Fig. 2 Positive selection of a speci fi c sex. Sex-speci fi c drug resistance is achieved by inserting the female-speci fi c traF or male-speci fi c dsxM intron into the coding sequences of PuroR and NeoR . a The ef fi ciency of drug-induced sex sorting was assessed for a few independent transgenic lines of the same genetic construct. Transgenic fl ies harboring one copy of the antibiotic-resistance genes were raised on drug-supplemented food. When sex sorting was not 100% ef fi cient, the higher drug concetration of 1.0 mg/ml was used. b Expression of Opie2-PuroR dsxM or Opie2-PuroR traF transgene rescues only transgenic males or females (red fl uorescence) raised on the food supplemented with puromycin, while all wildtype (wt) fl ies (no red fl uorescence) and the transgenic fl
* * *
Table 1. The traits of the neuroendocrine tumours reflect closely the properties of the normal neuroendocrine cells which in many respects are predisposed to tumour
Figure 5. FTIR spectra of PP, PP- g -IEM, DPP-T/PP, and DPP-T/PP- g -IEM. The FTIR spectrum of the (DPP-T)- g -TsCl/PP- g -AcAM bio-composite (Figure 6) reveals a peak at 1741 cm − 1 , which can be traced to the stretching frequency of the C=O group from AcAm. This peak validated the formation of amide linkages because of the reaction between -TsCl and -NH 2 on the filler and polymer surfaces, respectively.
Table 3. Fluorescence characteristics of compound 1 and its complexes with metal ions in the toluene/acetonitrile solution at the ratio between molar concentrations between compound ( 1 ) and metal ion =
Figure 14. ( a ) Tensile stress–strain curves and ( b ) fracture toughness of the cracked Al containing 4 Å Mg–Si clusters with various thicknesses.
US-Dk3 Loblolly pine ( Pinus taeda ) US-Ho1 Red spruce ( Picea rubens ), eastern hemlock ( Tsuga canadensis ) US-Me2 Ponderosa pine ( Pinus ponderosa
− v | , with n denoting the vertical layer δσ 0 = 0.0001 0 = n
...
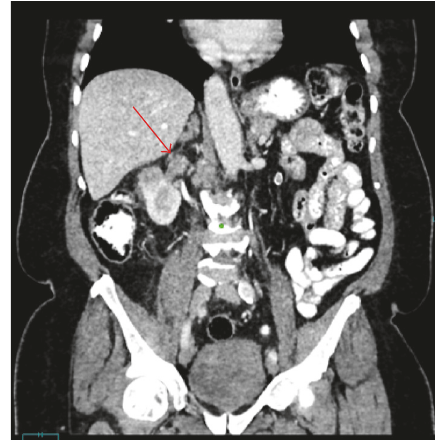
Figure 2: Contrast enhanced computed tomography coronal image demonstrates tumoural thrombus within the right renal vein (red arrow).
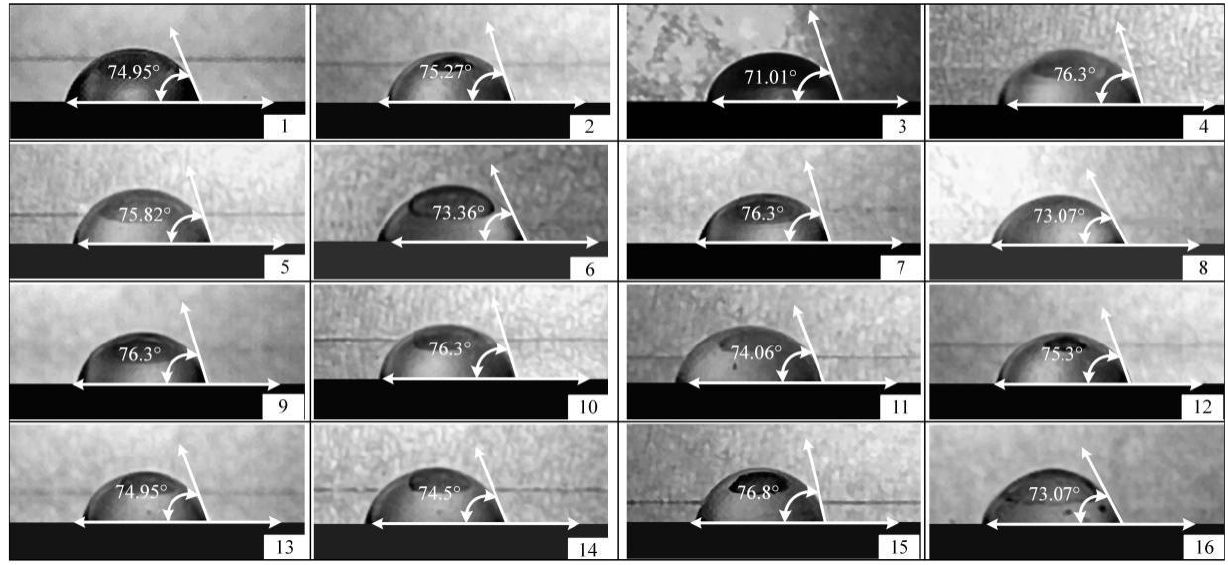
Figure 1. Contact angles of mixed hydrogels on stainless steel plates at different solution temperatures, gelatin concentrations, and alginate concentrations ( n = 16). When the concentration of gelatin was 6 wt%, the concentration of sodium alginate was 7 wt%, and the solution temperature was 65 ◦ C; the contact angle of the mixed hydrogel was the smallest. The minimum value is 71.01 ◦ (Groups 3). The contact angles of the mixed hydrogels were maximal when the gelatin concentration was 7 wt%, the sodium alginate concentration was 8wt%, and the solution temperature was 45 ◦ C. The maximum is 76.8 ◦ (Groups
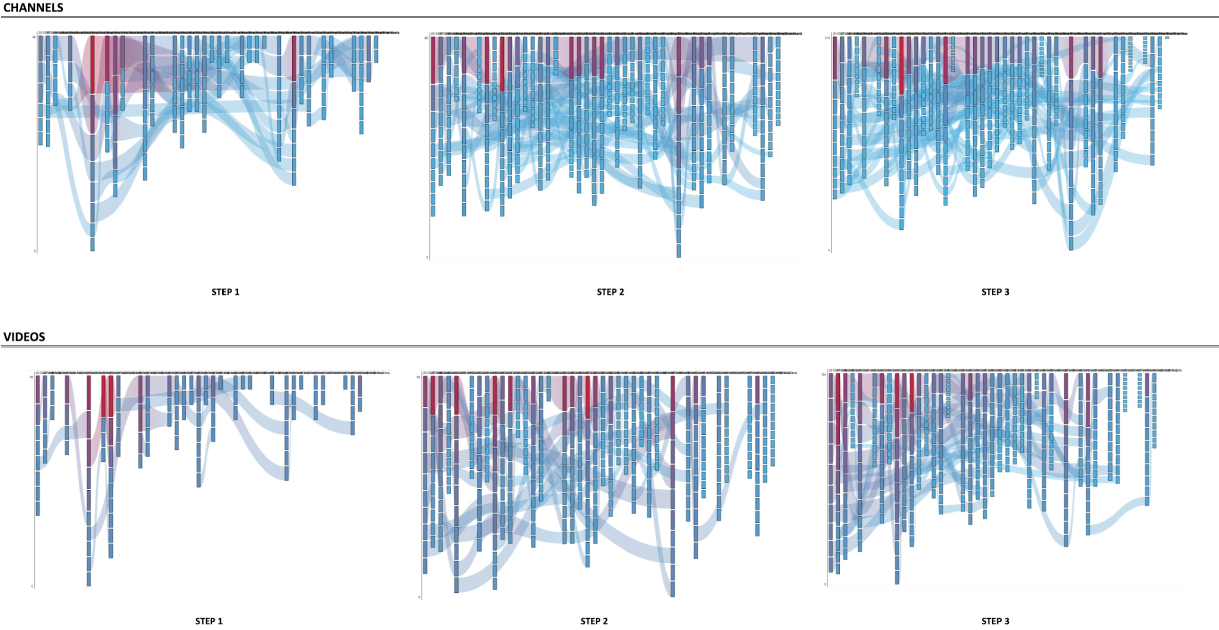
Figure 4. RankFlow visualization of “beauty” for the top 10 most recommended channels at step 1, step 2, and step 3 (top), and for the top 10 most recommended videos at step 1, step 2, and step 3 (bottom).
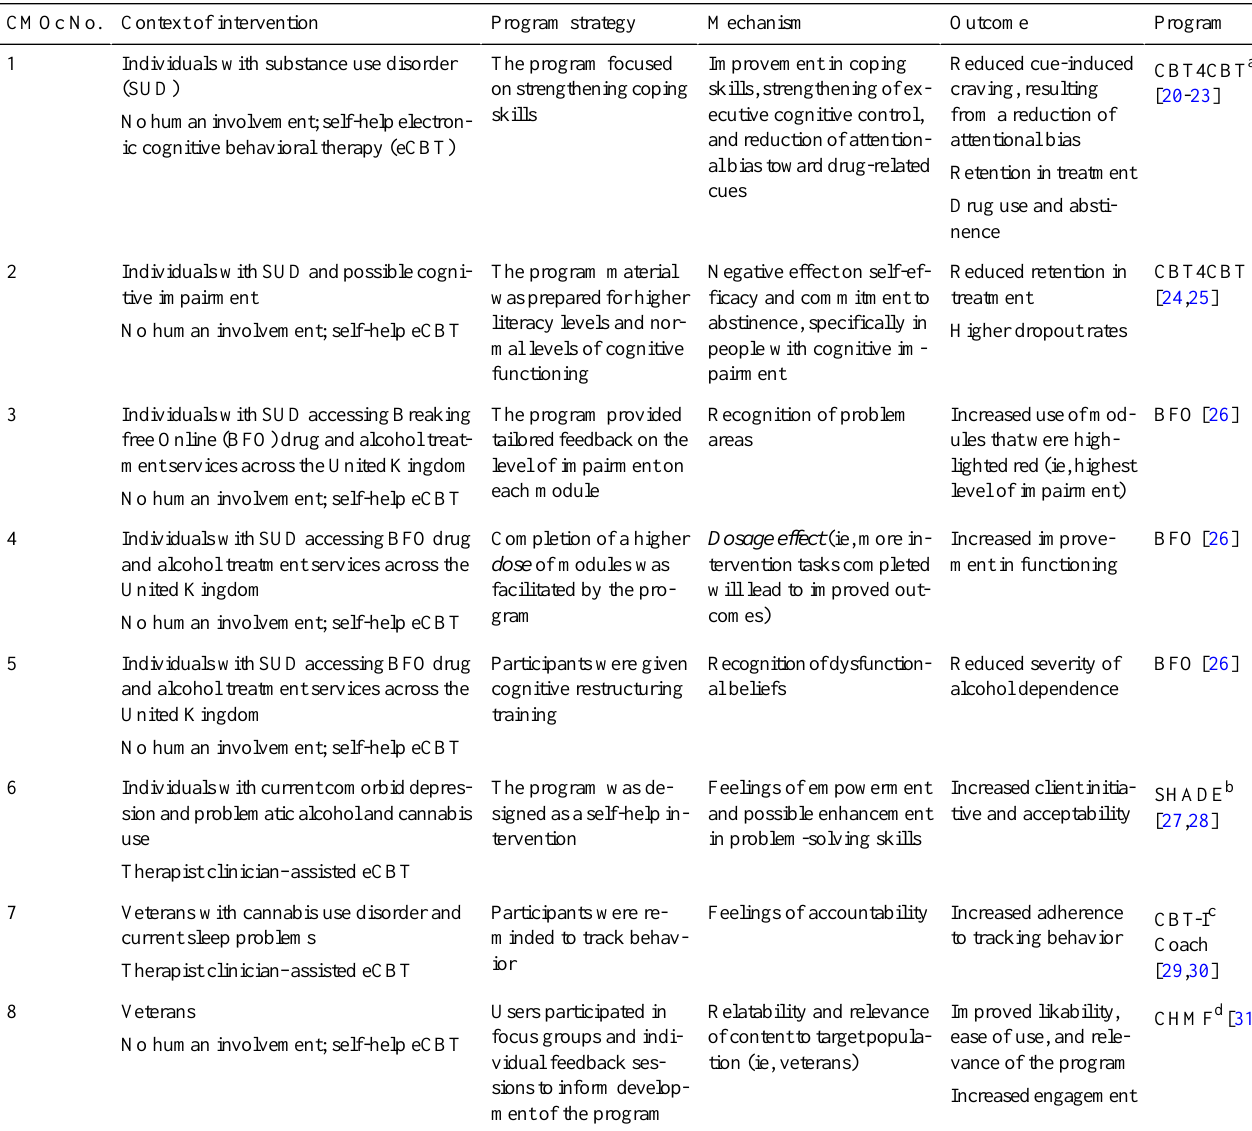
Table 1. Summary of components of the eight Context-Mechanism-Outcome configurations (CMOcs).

→ **Try it**: Up in the listing, locate the line with "Figure 1. Contact"; print it and every line after it down to the line with "Table 1. Summary", which is included too. Skip the pictures.

→ **Answer to the exercise**:
Figure 1. Contact angles of mixed hydrogels on stainless steel plates at different solution temperatures, gelatin concentrations, and alginate concentrations ( n = 16). When the concentration of gelatin was 6 wt%, the concentration of sodium alginate was 7 wt%, and the solution temperature was 65 ◦ C; the contact angle of the mixed hydrogel was the smallest. The minimum value is 71.01 ◦ (Groups 3). The contact angles of the mixed hydrogels were maximal when the gelatin concentration was 7 wt%, the sodium alginate concentration was 8wt%, and the solution temperature was 45 ◦ C. The maximum is 76.8 ◦ (Groups
Figure 4. RankFlow visualization of “beauty” for the top 10 most recommended channels at step 1, step 2, and step 3 (top), and for the top 10 most recommended videos at step 1, step 2, and step 3 (bottom).
Table 1. Summary of components of the eight Context-Mechanism-Outcome configurations (CMOcs).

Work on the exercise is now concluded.